** QUOTED PASSAGE **

Building on the insights gained from the Wizard-of-Oz (WOZ) study, the researchers designed the architecture of SAVANT with two main components: the Preprocessing Component and the Runtime Component.

Preprocessing Component

The Preprocessing Component plays a crucial role in setting up SAVANT by constructing a non-visual representation of the application’s graphical user interface (GUI), the Application Control Tree (ACT). The ACT includes detailed information about all the control elements within an application, such as buttons, menus, and other interactive elements, along with their relationships and actions. Additionally, the Preprocessing Component develops a dataset of few-shot examples for each application, stored in the Few-Shot Examples Dataset (FED). These few-shot examples are small samples of natural language commands paired with corresponding actions, which help the system understand and interpret similar commands from users. Importantly, this preprocessing is done only once for each application, laying the groundwork for how SAVANT will interact with that application in real-time.

Runtime Component

Once the preprocessing is complete, the Runtime Component takes over during user interaction. When a user issues a natural language command, the Runtime Component interprets this command using the information stored in the ACT and FED. It begins by matching the command to the most relevant few-shot examples from the FED, using a semantic similarity search powered by a BERT model. This search ensures that SAVANT accurately interprets the command and identifies the application's correct control elements and actions. The system then generates the appropriate sequence of screen reader actions needed to execute the command, effectively automating what would otherwise be a complex and manual process for the user. This sequence of actions is executed in the application, allowing the user to interact with the software more naturally and efficiently.

** INFORMATION GIVEN **
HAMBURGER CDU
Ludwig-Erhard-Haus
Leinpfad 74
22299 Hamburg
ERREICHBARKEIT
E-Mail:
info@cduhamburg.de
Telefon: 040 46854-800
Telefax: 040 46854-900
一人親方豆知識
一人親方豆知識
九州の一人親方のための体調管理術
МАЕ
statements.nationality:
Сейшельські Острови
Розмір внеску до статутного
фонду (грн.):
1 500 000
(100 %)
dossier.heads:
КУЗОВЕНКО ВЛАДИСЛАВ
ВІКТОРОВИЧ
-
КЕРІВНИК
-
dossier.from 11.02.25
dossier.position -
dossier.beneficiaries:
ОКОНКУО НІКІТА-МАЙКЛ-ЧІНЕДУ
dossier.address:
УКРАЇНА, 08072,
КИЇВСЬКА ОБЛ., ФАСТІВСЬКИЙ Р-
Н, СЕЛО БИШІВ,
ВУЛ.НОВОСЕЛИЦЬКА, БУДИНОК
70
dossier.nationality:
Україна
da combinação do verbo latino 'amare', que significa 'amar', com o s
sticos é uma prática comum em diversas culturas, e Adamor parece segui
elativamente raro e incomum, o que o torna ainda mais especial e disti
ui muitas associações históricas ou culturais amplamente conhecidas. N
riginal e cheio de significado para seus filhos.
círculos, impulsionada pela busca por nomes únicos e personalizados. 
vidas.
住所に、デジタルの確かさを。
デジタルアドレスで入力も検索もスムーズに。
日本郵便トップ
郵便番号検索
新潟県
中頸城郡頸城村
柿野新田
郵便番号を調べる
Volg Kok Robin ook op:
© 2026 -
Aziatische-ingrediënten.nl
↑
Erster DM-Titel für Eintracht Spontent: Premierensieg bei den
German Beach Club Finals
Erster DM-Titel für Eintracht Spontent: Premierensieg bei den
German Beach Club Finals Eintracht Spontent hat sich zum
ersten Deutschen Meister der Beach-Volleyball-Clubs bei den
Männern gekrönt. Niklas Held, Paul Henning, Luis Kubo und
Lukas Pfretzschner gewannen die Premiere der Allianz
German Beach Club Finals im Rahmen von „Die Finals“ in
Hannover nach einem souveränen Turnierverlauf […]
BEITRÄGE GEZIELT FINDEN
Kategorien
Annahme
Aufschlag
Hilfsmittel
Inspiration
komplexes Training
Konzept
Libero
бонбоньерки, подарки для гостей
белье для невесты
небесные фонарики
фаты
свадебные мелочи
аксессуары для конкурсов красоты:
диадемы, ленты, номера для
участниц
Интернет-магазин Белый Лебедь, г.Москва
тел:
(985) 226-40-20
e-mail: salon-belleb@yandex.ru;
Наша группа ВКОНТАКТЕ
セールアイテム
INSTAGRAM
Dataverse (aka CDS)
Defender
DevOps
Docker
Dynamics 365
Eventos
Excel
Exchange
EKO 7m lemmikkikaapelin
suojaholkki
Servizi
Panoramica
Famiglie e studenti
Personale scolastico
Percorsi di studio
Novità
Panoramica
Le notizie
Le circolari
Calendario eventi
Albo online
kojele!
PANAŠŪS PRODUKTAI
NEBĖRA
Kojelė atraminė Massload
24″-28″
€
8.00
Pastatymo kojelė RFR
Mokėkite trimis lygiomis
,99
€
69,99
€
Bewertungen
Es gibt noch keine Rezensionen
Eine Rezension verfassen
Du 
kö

** WORK TO COMPLETE **
Please rewrite the SAVANT passage, starting at "Building on the" and ending at "the Runtime Component.", with "researchers" replaced by "developers".

** SOLUTION **
Building on the insights gained from the Wizard-of-Oz (WOZ) study, the developers designed the architecture of SAVANT with two main components: the Preprocessing Component and the Runtime Component.